Data extracts START
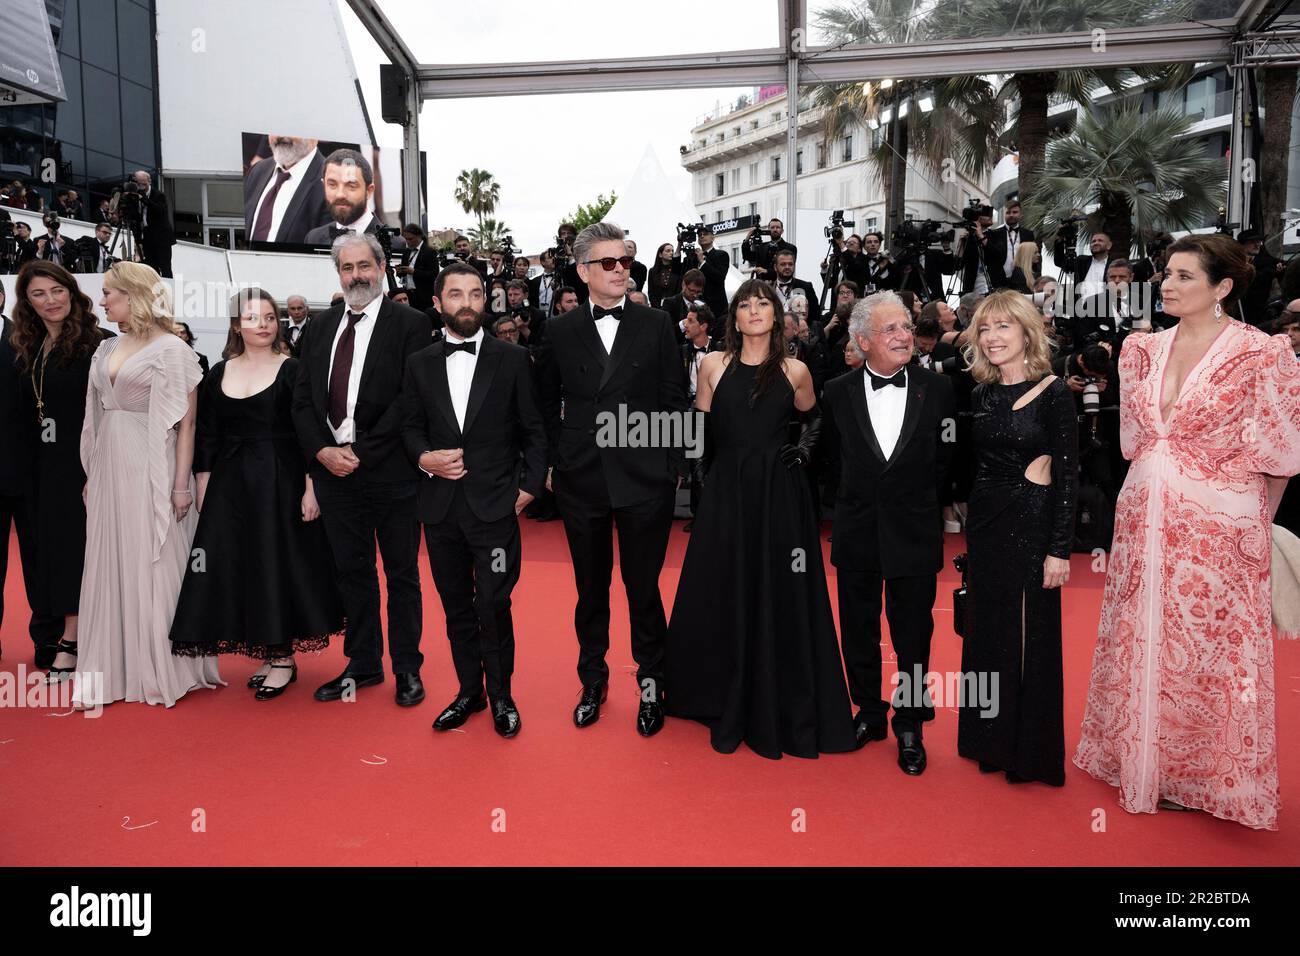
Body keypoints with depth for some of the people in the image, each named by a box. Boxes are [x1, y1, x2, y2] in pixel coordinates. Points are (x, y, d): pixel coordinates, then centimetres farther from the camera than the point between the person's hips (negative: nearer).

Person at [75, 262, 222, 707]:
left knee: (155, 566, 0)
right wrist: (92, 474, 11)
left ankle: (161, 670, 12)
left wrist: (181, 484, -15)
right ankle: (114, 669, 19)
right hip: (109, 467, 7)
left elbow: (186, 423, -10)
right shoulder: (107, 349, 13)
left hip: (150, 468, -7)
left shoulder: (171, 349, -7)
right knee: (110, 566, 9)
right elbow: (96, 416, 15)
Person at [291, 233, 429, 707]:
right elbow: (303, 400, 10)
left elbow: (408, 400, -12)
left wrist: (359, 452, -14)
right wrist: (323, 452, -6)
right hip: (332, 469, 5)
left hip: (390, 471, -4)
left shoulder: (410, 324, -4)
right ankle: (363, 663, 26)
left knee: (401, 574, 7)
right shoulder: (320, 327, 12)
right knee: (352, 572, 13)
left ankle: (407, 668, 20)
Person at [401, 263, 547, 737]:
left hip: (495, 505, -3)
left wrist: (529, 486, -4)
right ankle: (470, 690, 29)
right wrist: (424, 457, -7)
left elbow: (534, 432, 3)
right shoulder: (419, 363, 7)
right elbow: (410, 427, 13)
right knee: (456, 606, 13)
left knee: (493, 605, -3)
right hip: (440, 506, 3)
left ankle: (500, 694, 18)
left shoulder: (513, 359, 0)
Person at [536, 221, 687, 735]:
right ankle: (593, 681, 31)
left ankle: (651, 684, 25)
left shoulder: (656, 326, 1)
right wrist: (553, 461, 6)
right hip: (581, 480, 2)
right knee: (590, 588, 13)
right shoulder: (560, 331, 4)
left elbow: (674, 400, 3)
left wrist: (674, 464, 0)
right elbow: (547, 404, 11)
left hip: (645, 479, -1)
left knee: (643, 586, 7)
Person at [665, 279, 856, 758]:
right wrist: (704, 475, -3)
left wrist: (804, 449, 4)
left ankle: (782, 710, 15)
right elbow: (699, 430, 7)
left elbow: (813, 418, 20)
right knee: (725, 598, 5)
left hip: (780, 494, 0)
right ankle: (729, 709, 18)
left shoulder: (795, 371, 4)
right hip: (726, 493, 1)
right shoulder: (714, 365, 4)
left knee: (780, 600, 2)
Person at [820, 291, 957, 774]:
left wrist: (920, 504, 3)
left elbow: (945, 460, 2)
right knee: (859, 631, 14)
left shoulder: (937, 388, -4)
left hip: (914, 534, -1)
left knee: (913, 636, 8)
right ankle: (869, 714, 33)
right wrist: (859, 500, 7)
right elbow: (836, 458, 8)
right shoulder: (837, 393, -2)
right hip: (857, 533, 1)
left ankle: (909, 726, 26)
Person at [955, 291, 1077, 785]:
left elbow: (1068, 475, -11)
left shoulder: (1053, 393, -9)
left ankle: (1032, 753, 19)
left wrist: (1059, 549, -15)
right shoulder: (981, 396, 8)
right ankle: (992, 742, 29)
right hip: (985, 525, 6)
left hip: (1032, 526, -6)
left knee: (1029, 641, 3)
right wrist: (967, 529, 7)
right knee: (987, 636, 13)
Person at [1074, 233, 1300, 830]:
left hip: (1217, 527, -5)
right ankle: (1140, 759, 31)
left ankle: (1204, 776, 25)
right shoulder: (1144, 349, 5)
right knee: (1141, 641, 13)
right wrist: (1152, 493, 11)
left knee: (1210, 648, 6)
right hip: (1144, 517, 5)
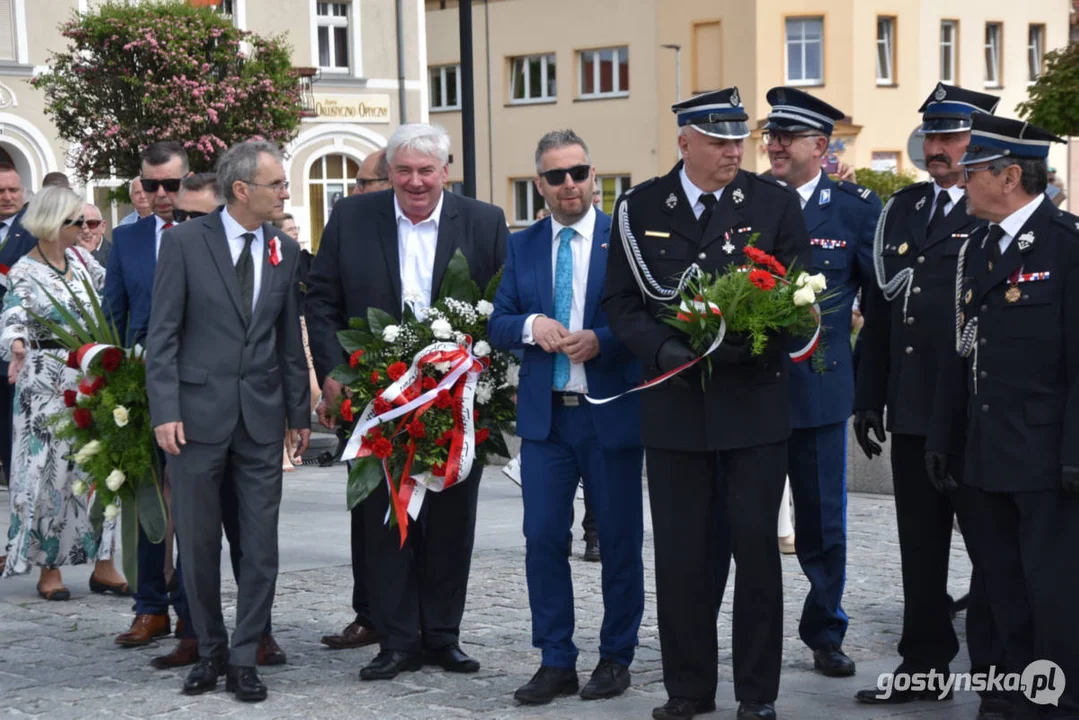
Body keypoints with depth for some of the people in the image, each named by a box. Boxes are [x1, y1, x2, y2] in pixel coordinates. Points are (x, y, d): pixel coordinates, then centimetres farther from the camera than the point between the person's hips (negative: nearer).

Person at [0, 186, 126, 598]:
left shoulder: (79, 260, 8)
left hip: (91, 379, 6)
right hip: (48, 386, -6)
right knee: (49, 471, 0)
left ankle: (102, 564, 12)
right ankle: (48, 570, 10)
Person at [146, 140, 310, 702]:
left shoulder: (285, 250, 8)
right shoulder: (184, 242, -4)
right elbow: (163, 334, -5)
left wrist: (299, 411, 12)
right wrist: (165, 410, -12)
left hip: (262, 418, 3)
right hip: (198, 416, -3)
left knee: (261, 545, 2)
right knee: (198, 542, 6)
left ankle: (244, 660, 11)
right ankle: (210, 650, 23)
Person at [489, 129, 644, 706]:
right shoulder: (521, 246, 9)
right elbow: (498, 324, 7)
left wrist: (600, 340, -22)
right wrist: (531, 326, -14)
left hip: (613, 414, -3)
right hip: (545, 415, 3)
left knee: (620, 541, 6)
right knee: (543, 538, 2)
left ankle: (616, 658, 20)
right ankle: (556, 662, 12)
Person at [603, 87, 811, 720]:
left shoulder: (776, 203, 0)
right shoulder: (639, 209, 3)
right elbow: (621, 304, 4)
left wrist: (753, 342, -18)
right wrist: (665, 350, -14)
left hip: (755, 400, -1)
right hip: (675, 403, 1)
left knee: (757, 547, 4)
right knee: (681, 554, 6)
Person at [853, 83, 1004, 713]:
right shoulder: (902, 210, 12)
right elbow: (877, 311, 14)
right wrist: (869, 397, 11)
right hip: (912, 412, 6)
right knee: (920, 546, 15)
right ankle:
Data extracts END
Copy out, character for character, the span of rows that opens with the line containing "right knee: (590, 588, 13)" and closes with the line containing "right ankle: (729, 709, 18)", including both end lines.

right knee: (590, 588, 13)
right shoulder: (560, 331, 4)
left elbow: (674, 400, 3)
left wrist: (674, 464, 0)
right elbow: (547, 404, 11)
left hip: (645, 479, -1)
left knee: (643, 586, 7)
Person at [665, 279, 856, 758]:
right wrist: (704, 475, -3)
left wrist: (804, 449, 4)
left ankle: (782, 710, 15)
right elbow: (699, 430, 7)
left elbow: (813, 418, 20)
right knee: (725, 598, 5)
left hip: (780, 494, 0)
right ankle: (729, 709, 18)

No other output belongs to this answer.